I’ve been reading the human network and there is some fascinating things there. In Mark Pesce’s latest post, Hyperconnected Health he talks about his “cloud” — all the people he follows, and all the people that follow him on the various social networks and how it helps him make better decisions:
“My cloud extends my reach, my experience and my intelligence, making me much more effective as some sort of weird ‘colony individual’ than I could be on my own. I have no doubt that within a few years, as the tools improve, nearly every decision I make will be observed and improved upon by my cloud. Which is wonderful, incredible, and – to quote Tony Abbott – very confronting.”
He talks about a few specific incidents where he’s gotten some very useful and timely advice while traveling, and then notes that some industries have seen major shifts due to the ability for people to be hyper-connected. Specifically:
“There’s a direct correlation between the speed at which a motion picture bombs and the rise in the number of users of Twitter. It used to take a few days for word-of-mouth to kill a movie’s box office: now it takes a few minutes. As the first showing ends, friends text friends, people post to Twitter and Facebook, and the news spreads. After the second or third showing, the crowds have dropped off: word has gotten out that the film stinks. Where just a few years ago a film could coast for an entire weekend, now the Friday matinee has become a make-or-break affair. An opinion, multiplied by hundreds or thousands of connections, carries a lot of weight.”

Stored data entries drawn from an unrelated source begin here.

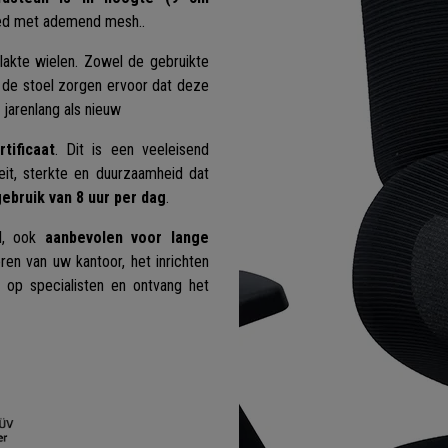
ed met ademend mesh..
lakte wielen. Zowel de gebruikte
n de stoel zorgen ervoor dat deze
 jarenlang als nieuw
tificaat
. Dit is een veeleisend
teit, sterkte en duurzaamheid dat
gebruik van 8 uur per dag
.
el, ook
aanbevolen voor lange
en van uw kantoor, het inrichten
n op specialisten en ontvang het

3 days of movie sales down to one … all because we can get recommendations from each other that much faster. I wonder what other industries Twitter is altering?
I only have 167 followers on twitter (Mark has 6800), so I’m not sure that I qualify for the “hyper” prefix. But I’ve posted a few questions and gotten some select responses. Nothing big, and certainly nothing that has changed my daily use. I can see the potential if I were to expand my social graph.
So then.
I find the technology-enabled social connections interesting, but not yet vital. What concerns me is that what happens when they *become* vital?
I’ve read about kids getting (accidently) left out of birthday parties because the invite went out over SMS and they didn’t have a cell phone. It’s stupid, unintentional, and yet a real problem. Staying plugged in takes time, but it takes cash too. Cell phones have a hefty cash commitment. I guess what I’m wondering: will “hyper” connectivity (and all of it’s advantages) become a class differentiator? Will there be the hyper-connected-have’s and the hyper-connected-have-not’s? The latter of who will be doomed to spend too much money on bad movies the 2nd day of it’s release?
Mark says:
“We can choose to be entirely connected, or entirely disconnected. We can let the batteries run flat on our mobile, or simply turn it off and put it away. But there’s a price to be paid. Absence from connection incurs a cost. To be disconnected is to cede your ability to participate in the flow of affairs. Thus, the modern condition is a dilemma, where we balance the demands of our connectedness against the desire to be free from its constraints.”
[emphasis added]
I have no conclusions yet, just interest, and perhaps some questions. Hyperconnected Health was a good read.